#### DATA RECORDS
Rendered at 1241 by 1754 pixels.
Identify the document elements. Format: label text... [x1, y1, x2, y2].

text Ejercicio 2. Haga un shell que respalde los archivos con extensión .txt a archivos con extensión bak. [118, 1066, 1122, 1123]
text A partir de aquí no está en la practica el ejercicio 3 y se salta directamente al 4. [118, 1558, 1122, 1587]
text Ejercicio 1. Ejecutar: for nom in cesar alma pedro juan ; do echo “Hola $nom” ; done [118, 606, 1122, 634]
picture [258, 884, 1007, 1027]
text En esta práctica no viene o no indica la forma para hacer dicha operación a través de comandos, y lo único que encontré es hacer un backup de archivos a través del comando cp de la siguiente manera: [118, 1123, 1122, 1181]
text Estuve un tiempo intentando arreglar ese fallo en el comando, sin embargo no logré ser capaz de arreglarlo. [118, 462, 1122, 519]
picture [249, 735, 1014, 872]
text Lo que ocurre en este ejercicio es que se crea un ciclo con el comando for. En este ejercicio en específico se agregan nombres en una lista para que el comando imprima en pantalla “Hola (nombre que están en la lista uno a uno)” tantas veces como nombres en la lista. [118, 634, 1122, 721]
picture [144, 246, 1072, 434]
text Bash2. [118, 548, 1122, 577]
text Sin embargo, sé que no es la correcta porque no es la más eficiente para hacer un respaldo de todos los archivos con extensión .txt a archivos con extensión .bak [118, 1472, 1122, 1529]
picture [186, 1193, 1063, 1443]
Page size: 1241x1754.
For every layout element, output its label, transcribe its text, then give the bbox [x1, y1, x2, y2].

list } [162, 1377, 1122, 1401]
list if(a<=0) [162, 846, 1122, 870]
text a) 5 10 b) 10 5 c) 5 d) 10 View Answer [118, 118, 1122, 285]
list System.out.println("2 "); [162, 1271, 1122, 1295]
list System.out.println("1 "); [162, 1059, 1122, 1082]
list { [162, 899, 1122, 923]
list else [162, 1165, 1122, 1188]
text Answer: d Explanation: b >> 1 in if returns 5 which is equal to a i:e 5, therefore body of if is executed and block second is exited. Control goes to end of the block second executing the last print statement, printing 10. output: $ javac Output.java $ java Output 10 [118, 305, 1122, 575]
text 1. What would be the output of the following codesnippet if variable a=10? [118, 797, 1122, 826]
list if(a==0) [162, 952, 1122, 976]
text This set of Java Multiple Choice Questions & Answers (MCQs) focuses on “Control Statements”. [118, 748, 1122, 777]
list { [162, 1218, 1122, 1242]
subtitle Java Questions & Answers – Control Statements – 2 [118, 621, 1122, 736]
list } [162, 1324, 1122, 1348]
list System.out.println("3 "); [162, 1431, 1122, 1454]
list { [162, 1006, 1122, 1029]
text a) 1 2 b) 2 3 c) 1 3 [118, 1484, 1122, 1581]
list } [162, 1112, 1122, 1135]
########
EXERCISE DETAILS ->
Write each line of the data above as one string in a JSON list, in order, leaving out blank lines.

OUTPUT ->
[
  "Rendered at 1241 by 1754 pixels.",
  "Identify the document elements. Format: label text... [x1, y1, x2, y2].",
  "text Ejercicio 2. Haga un shell que respalde los archivos con extensión .txt a archivos con extensión bak. [118, 1066, 1122, 1123]",
  "text A partir de aquí no está en la practica el ejercicio 3 y se salta directamente al 4. [118, 1558, 1122, 1587]",
  "text Ejercicio 1. Ejecutar: for nom in cesar alma pedro juan ; do echo “Hola $nom” ; done [118, 606, 1122, 634]",
  "picture [258, 884, 1007, 1027]",
  "text En esta práctica no viene o no indica la forma para hacer dicha operación a través de comandos, y lo único que encontré es hacer un backup de archivos a través del comando cp de la siguiente manera: [118, 1123, 1122, 1181]",
  "text Estuve un tiempo intentando arreglar ese fallo en el comando, sin embargo no logré ser capaz de arreglarlo. [118, 462, 1122, 519]",
  "picture [249, 735, 1014, 872]",
  "text Lo que ocurre en este ejercicio es que se crea un ciclo con el comando for. En este ejercicio en específico se agregan nombres en una lista para que el comando imprima en pantalla “Hola (nombre que están en la lista uno a uno)” tantas veces como nombres en la lista. [118, 634, 1122, 721]",
  "picture [144, 246, 1072, 434]",
  "text Bash2. [118, 548, 1122, 577]",
  "text Sin embargo, sé que no es la correcta porque no es la más eficiente para hacer un respaldo de todos los archivos con extensión .txt a archivos con extensión .bak [118, 1472, 1122, 1529]",
  "picture [186, 1193, 1063, 1443]",
  "Page size: 1241x1754.",
  "For every layout element, output its label, transcribe its text, then give the bbox [x1, y1, x2, y2].",
  "list } [162, 1377, 1122, 1401]",
  "list if(a<=0) [162, 846, 1122, 870]",
  "text a) 5 10 b) 10 5 c) 5 d) 10 View Answer [118, 118, 1122, 285]",
  "list System.out.println(\"2 \"); [162, 1271, 1122, 1295]",
  "list System.out.println(\"1 \"); [162, 1059, 1122, 1082]",
  "list { [162, 899, 1122, 923]",
  "list else [162, 1165, 1122, 1188]",
  "text Answer: d Explanation: b >> 1 in if returns 5 which is equal to a i:e 5, therefore body of if is executed and block second is exited. Control goes to end of the block second executing the last print statement, printing 10. output: $ javac Output.java $ java Output 10 [118, 305, 1122, 575]",
  "text 1. What would be the output of the following codesnippet if variable a=10? [118, 797, 1122, 826]",
  "list if(a==0) [162, 952, 1122, 976]",
  "text This set of Java Multiple Choice Questions & Answers (MCQs) focuses on “Control Statements”. [118, 748, 1122, 777]",
  "list { [162, 1218, 1122, 1242]",
  "subtitle Java Questions & Answers – Control Statements – 2 [118, 621, 1122, 736]",
  "list } [162, 1324, 1122, 1348]",
  "list System.out.println(\"3 \"); [162, 1431, 1122, 1454]",
  "list { [162, 1006, 1122, 1029]",
  "text a) 1 2 b) 2 3 c) 1 3 [118, 1484, 1122, 1581]",
  "list } [162, 1112, 1122, 1135]"
]